I was a trying to profile a small script and after shrinking the code
to the minimum I got a interesting profile difference.
Given two test functions test1 and test2, that only differs from an
extra level of indirection (i.e. find_substr), I wonder why I got a
timming difference >50%? What is the recommended way to factorize the
code?
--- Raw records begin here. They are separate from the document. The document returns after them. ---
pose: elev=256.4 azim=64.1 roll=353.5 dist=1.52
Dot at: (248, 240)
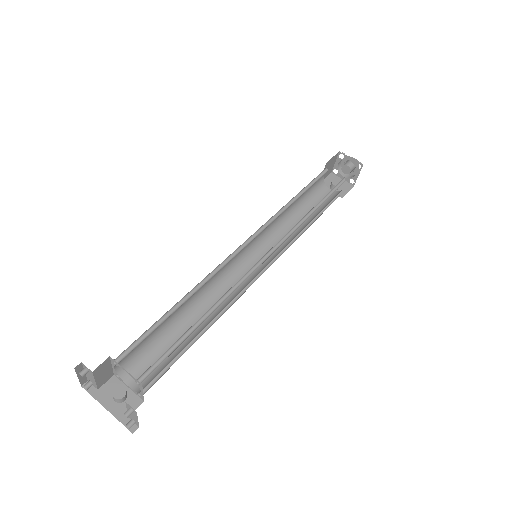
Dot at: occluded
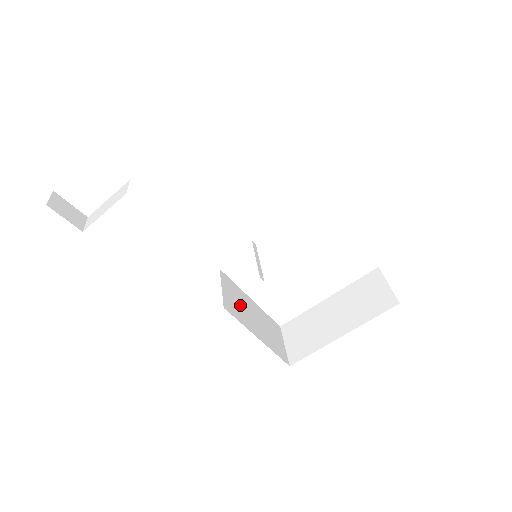
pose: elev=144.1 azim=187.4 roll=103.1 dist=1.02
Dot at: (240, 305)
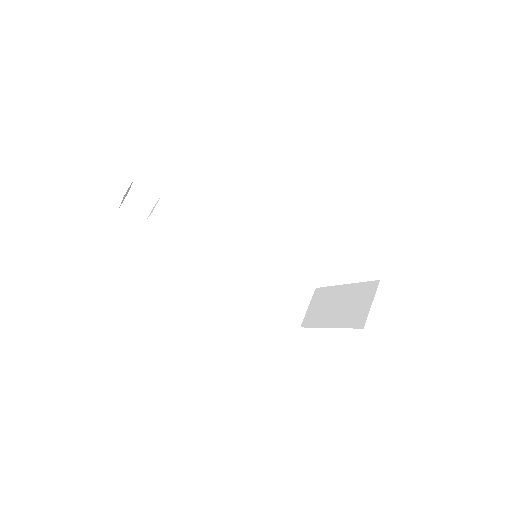
Dot at: (258, 279)
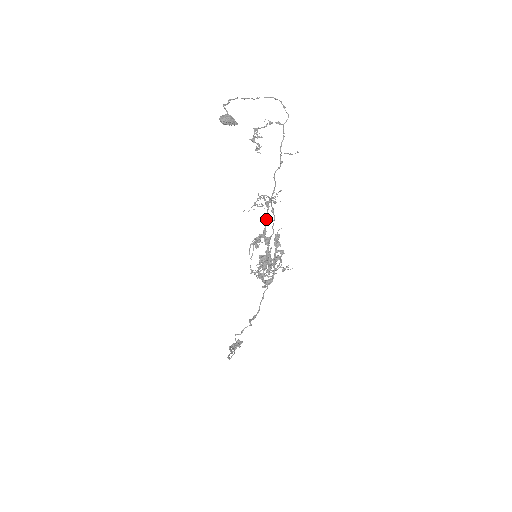
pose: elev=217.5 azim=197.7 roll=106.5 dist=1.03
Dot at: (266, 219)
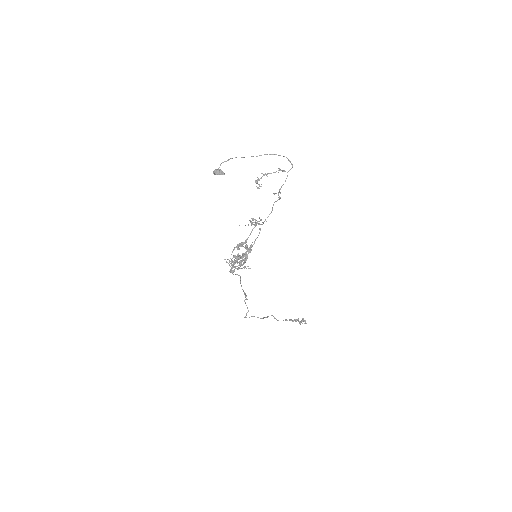
Dot at: (250, 234)
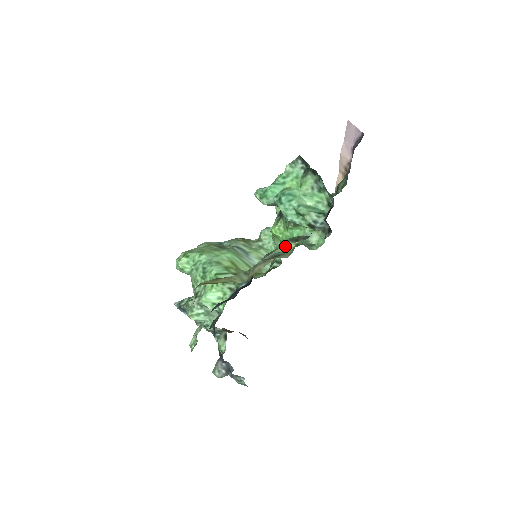
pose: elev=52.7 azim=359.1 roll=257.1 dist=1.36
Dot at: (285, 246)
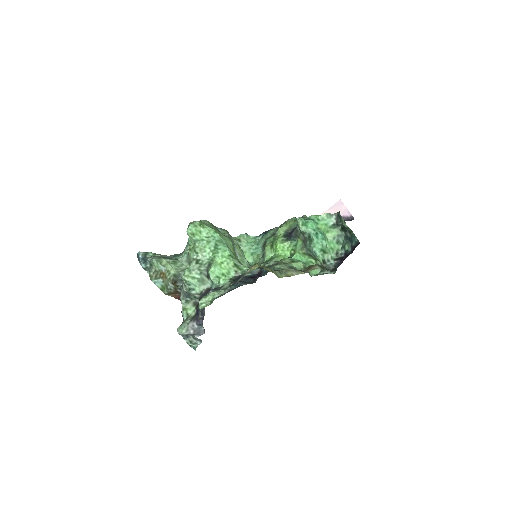
Dot at: (297, 264)
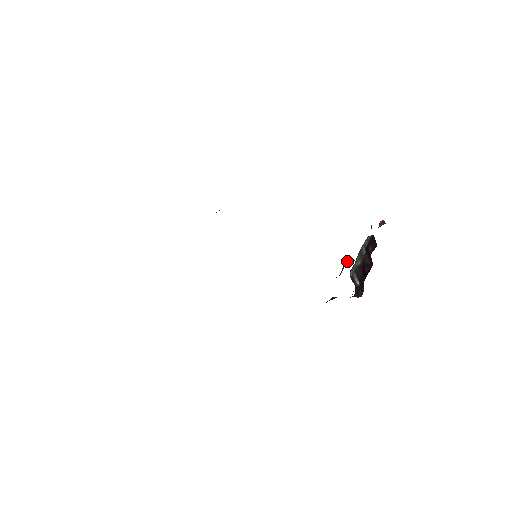
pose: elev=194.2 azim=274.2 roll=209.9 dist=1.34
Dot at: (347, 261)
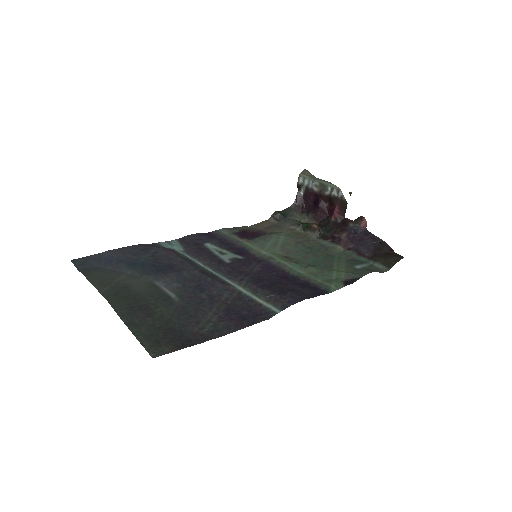
Dot at: (317, 231)
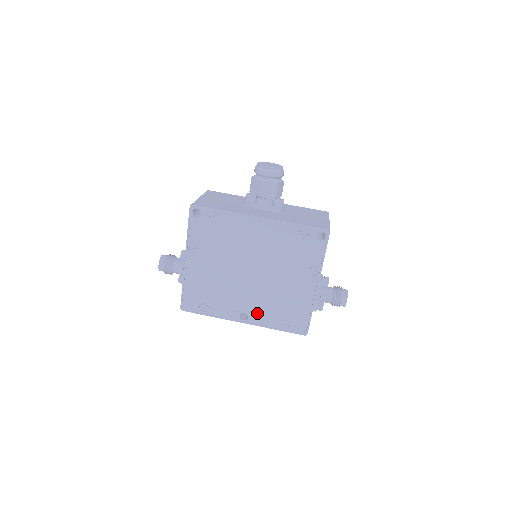
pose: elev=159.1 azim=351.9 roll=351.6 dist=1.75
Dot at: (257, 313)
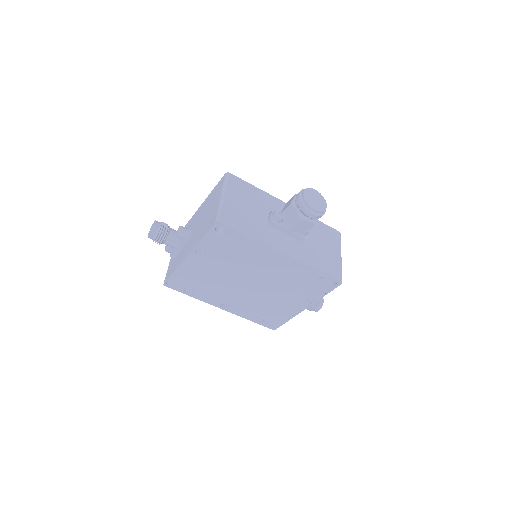
Dot at: (239, 307)
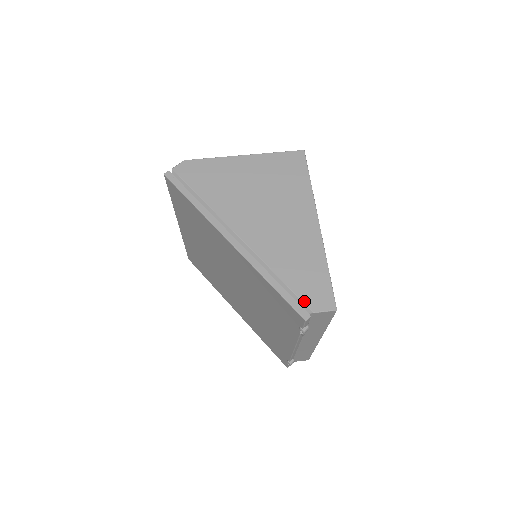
Should I write a big method containing everything?
#!/usr/bin/python
def find_substr(l):
return l[15:20]
def test1(t):
for i in xrange(1000000):
s = find_substr(t)
def test2(t):
for i in xrange(1000000):
sub = t[15:20]
import cProfile
t = "This a long string containing several things apart from the end"
cProfile.run("test1(t)")
cProfile.run("test2(t)")
----Profiles test1
Profiles results:
1000003 function calls in 0.666 CPU seconds
Ordered by: standard name
ncalls tottime percall cumtime percall filename:lineno
(function)
1 0.000 0.000 0.666 0.666 <string>:1(<module>)
1000000 0.260 0.000 0.260 0.000 test.py:3(find_substr)
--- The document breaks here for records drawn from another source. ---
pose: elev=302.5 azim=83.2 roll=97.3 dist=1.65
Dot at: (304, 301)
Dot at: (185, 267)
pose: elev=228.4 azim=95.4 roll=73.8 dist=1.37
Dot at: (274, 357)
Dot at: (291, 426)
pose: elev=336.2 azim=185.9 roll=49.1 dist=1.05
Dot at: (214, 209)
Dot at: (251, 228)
1 0.406 0.406 0.666 0.666 test.py:7(test1)
1 0.000 0.000 0.000 0.000 {method 'disable' of
'_lsprof.Profiler' objects}
----Profile test2:
3 function calls in 0.248 CPU seconds
Ordered by: standard name
ncalls tottime percall cumtime percall filename:lineno
(function)
1 0.000 0.000 0.248 0.248 <string>:1(<module>)
1 0.248 0.248 0.248 0.248 test.py:12(test2)
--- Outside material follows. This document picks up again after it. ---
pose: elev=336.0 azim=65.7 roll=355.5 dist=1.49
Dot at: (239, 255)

1 0.000 0.000 0.000 0.000 {method 'disable' of
'_lsprof.Profiler' objects}
Thank you very much for the advice!
marc
That's because there is a function call overhead.
> I wonder why I got a
> timming difference >50%?
A very simple function body will (in terms of percentage) have larger
function overhead. With a slightly more complex function body, the body
will takes much more time than the function call overhead.
> What is the recommended way to factorize the
> code? Should I write a big method containing everything?
Look in the absolute numbers: 0.666 CPU seconds vs. 0.248 CPU seconds
over 1000000 loops means if you put everything into one big method
you'll only save 418 nanoseconds per loop. Even over 1000000 loops; you
only save 0.418 seconds. Is it worth optimizing?
> ----Profiles test1
> Profiles results:
> 1000003 function calls in 0.666 CPU seconds
>
> ----Profile test2:
> 3 function calls in 0.248 CPU seconds
I got a more striking difference: 5.291 CPU seconds vs 0.589 CPU
seconds. But knowing how the profiler works, this is to be expected.
Function call overhead become much (and I mean much) heavier with
profiler ON. I get a more sane result with timing manually:
import time
start = time.time()
test1(t)
print time.time() - start
start = time.time()
test2(t)
print time.time() - start
It's 1.186 vs 0.608, which is blink of an eye vs. blink of an eye.